───── Study material
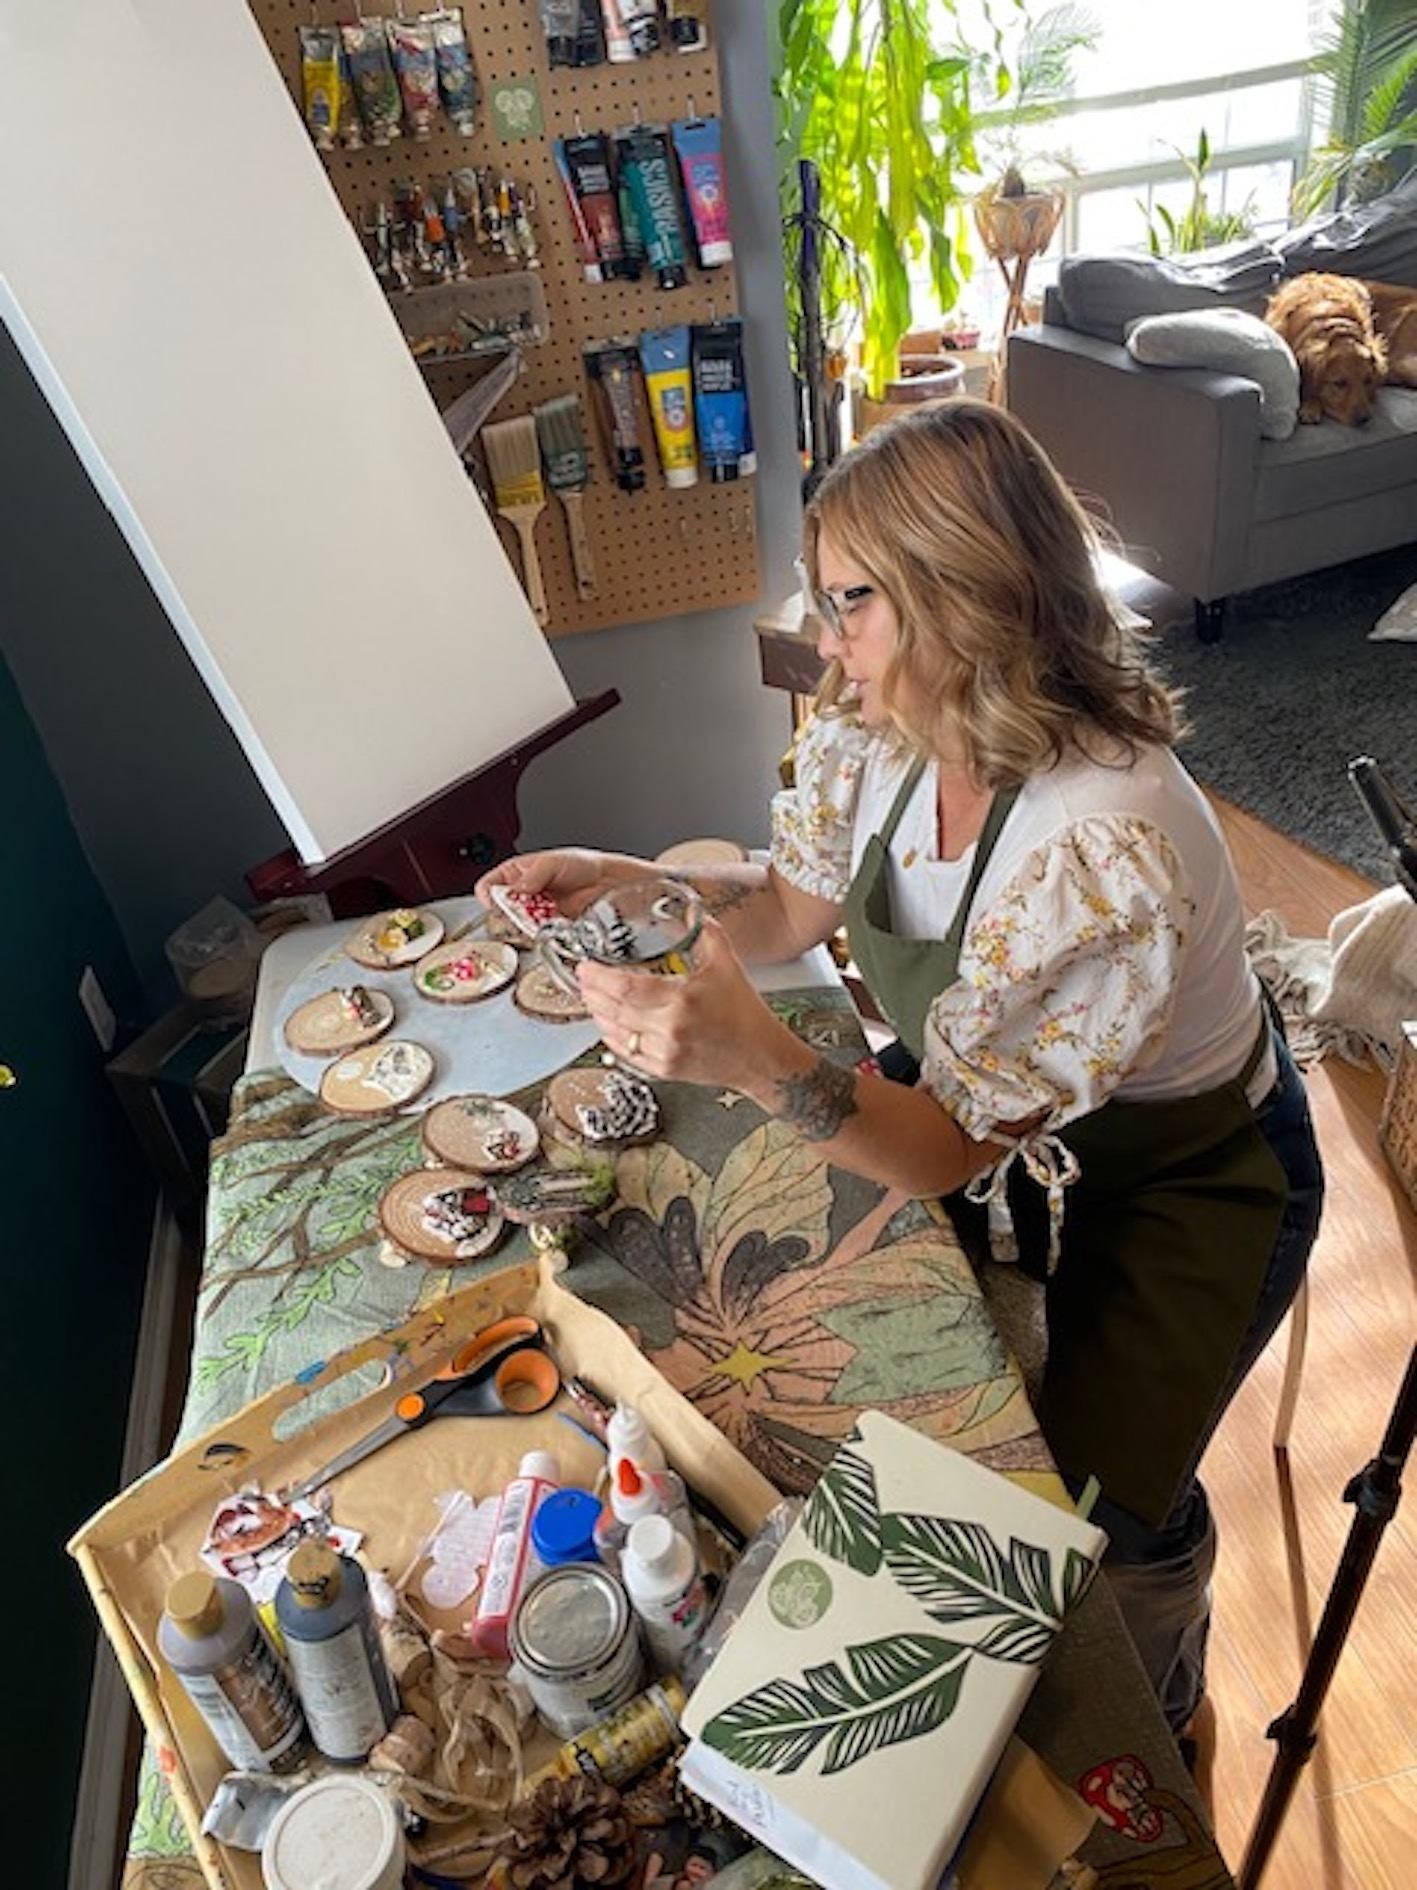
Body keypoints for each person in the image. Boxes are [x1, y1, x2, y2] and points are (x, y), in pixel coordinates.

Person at [476, 399, 1324, 1756]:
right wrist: (635, 879)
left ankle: (1166, 1709)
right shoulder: (877, 730)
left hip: (1191, 1175)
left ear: (966, 593)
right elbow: (780, 913)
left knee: (1105, 1507)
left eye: (852, 604)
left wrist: (756, 1055)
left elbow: (939, 1147)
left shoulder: (1104, 838)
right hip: (998, 1108)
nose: (825, 642)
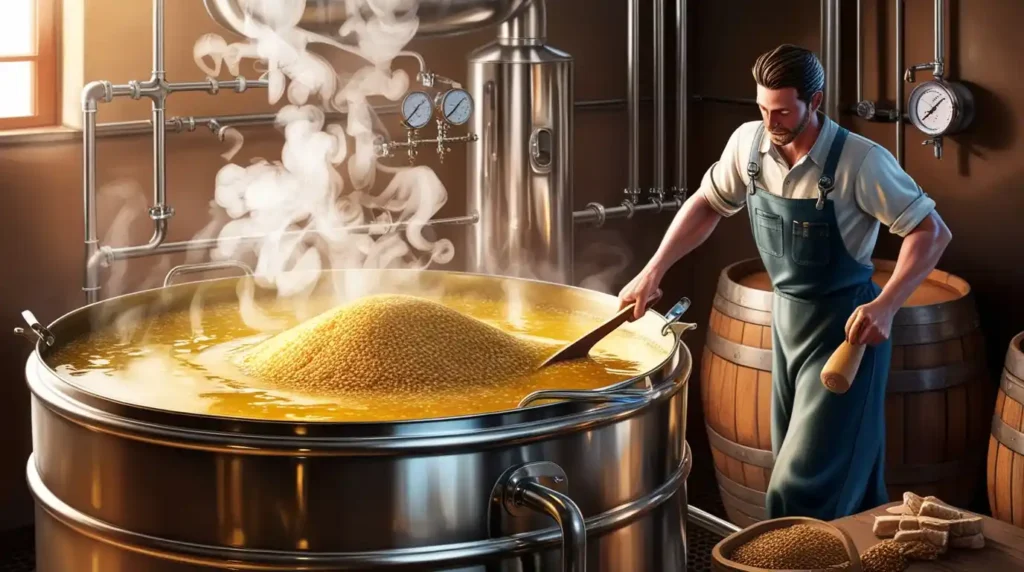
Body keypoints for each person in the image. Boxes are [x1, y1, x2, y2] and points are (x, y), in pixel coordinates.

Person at [618, 44, 952, 521]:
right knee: (836, 477)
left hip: (846, 335)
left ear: (815, 102)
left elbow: (931, 231)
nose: (769, 122)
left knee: (801, 487)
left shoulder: (861, 161)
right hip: (786, 326)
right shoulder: (748, 144)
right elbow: (708, 203)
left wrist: (888, 305)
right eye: (761, 109)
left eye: (781, 112)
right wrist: (653, 271)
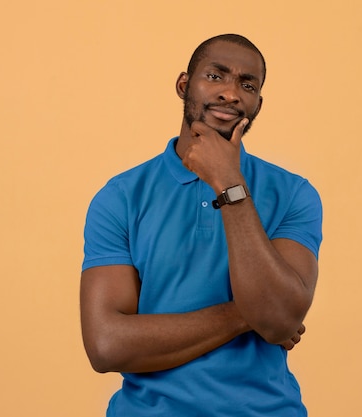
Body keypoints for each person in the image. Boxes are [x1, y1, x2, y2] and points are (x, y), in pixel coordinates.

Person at [80, 34, 323, 417]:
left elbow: (278, 321)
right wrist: (248, 315)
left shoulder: (294, 193)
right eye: (215, 76)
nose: (230, 93)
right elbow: (107, 345)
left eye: (247, 84)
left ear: (258, 103)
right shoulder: (121, 196)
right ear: (183, 85)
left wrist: (229, 183)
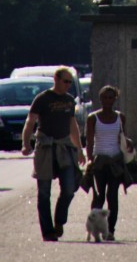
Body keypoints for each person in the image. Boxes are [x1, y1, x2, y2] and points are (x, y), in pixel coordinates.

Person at [22, 67, 86, 242]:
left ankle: (59, 220)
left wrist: (79, 149)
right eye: (65, 81)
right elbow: (30, 121)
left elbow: (73, 125)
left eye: (70, 82)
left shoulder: (69, 100)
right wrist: (26, 143)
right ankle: (48, 231)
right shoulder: (42, 99)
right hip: (46, 147)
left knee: (69, 188)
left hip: (64, 148)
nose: (67, 85)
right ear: (56, 80)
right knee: (44, 193)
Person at [85, 85, 132, 242]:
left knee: (113, 196)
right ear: (100, 99)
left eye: (111, 97)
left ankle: (110, 230)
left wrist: (129, 143)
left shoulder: (120, 117)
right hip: (99, 161)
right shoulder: (93, 118)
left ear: (115, 99)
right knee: (99, 196)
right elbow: (90, 141)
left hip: (115, 161)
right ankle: (94, 229)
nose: (107, 100)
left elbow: (123, 138)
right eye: (104, 97)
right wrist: (89, 159)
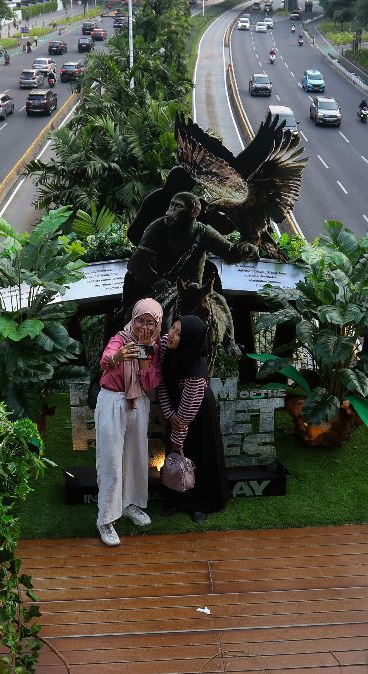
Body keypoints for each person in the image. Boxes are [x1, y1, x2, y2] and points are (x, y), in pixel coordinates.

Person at [122, 192, 258, 323]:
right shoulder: (158, 227)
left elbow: (229, 253)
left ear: (194, 212)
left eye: (178, 206)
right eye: (172, 204)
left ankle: (230, 343)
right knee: (132, 316)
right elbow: (136, 263)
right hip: (164, 289)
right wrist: (155, 281)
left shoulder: (203, 232)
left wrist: (246, 249)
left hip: (195, 291)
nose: (171, 210)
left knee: (222, 309)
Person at [94, 298, 164, 547]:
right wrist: (118, 358)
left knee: (136, 457)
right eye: (139, 320)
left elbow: (149, 383)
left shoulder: (154, 348)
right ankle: (105, 519)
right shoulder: (121, 338)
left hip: (138, 403)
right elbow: (106, 360)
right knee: (110, 460)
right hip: (113, 401)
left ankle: (130, 504)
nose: (143, 326)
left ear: (157, 325)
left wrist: (145, 353)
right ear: (132, 318)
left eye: (150, 322)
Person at [156, 315, 228, 523]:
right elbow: (160, 381)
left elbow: (184, 419)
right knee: (173, 459)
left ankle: (200, 504)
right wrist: (170, 414)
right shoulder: (164, 345)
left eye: (179, 334)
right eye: (173, 329)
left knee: (198, 455)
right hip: (174, 408)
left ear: (189, 339)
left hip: (197, 412)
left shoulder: (195, 372)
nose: (171, 335)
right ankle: (174, 500)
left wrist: (177, 433)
──────────
* **Task objective**: Could you write out the records again exactly, omitting each image?

* **Written answer**:
Body keypoints for each person in the image. Boxes are [x1, y1, x2, y2] and points are (x, y), in pixel coordinates.

Person at [476, 399, 1324, 1756]:
right wrist: (635, 879)
left ankle: (1166, 1709)
right shoulder: (877, 730)
left hip: (1191, 1175)
left ear: (966, 593)
right elbow: (780, 913)
left knee: (1105, 1507)
left eye: (852, 604)
left wrist: (756, 1055)
left elbow: (939, 1147)
left shoulder: (1104, 838)
right hip: (998, 1108)
nose: (825, 642)
Body keypoints for each person in the image. Boxes are [x1, y1, x2, y2] and points are (x, y), in pixel coordinates.

Person at [618, 44, 952, 521]:
right knee: (836, 477)
left hip: (846, 335)
left ear: (815, 102)
left elbow: (931, 231)
nose: (769, 122)
left knee: (801, 487)
left shoulder: (861, 161)
right hip: (786, 326)
right shoulder: (748, 144)
right elbow: (708, 203)
left wrist: (888, 305)
right eye: (761, 109)
left eye: (781, 112)
right wrist: (653, 271)
Body keypoints for each person in the image. Boxes are [x1, y1, x2, y2] and points are (x, y), in pixel coordinates.

Person at [80, 34, 323, 417]:
left elbow: (278, 321)
right wrist: (248, 315)
left shoulder: (294, 193)
right eye: (215, 76)
nose: (230, 93)
right elbow: (107, 345)
left eye: (247, 84)
left ear: (258, 103)
right shoulder: (121, 196)
right ear: (183, 85)
left wrist: (229, 183)
Body keypoints for each person in the image. Boxes are [x1, y1, x2, y2] and points are (x, y), in pixel coordinates.

Person at [22, 67, 86, 242]:
left ankle: (59, 220)
left wrist: (79, 149)
right eye: (65, 81)
right elbow: (30, 121)
left elbow: (73, 125)
left eye: (70, 82)
left shoulder: (69, 100)
right wrist: (26, 143)
right ankle: (48, 231)
right shoulder: (42, 99)
right hip: (46, 147)
left knee: (69, 188)
left hip: (64, 148)
nose: (67, 85)
right ear: (56, 80)
right knee: (44, 193)
Person at [85, 85, 132, 242]:
left knee: (113, 196)
right ear: (100, 99)
left eye: (111, 97)
left ankle: (110, 230)
left wrist: (129, 143)
left shoulder: (120, 117)
right hip: (99, 161)
right shoulder: (93, 118)
left ear: (115, 99)
right knee: (99, 196)
right elbow: (90, 141)
left hip: (115, 161)
right ankle: (94, 229)
nose: (107, 100)
left elbow: (123, 138)
right eye: (104, 97)
right wrist: (89, 159)
Body keypoints for each person in the image. Boxes are [x1, y1, x2, y2] and points are (x, y), in pixel coordinates.

Person at [122, 192, 258, 323]:
right shoulder: (158, 227)
left elbow: (229, 253)
left ear: (194, 212)
left eye: (178, 206)
right eye: (172, 204)
left ankle: (230, 343)
right knee: (132, 316)
right elbow: (136, 263)
right hip: (164, 289)
right wrist: (155, 281)
left shoulder: (203, 232)
left wrist: (246, 249)
left hip: (195, 291)
nose: (171, 210)
left knee: (222, 309)
Person at [94, 298, 164, 547]:
right wrist: (118, 358)
left knee: (136, 457)
right eye: (139, 320)
left elbow: (149, 383)
left shoulder: (154, 348)
right ankle: (105, 519)
right shoulder: (121, 338)
left hip: (138, 403)
right elbow: (106, 360)
right knee: (110, 460)
right hip: (113, 401)
left ankle: (130, 504)
nose: (143, 326)
left ear: (157, 325)
left wrist: (145, 353)
right ear: (132, 318)
left eye: (150, 322)
Person at [156, 315, 228, 523]:
right elbow: (160, 381)
left elbow: (184, 419)
right knee: (173, 459)
left ankle: (200, 504)
right wrist: (170, 414)
right shoulder: (164, 345)
left eye: (179, 334)
right eye: (173, 329)
left knee: (198, 455)
right hip: (174, 408)
left ear: (189, 339)
left hip: (197, 412)
left shoulder: (195, 372)
nose: (171, 335)
right ankle: (174, 500)
left wrist: (177, 433)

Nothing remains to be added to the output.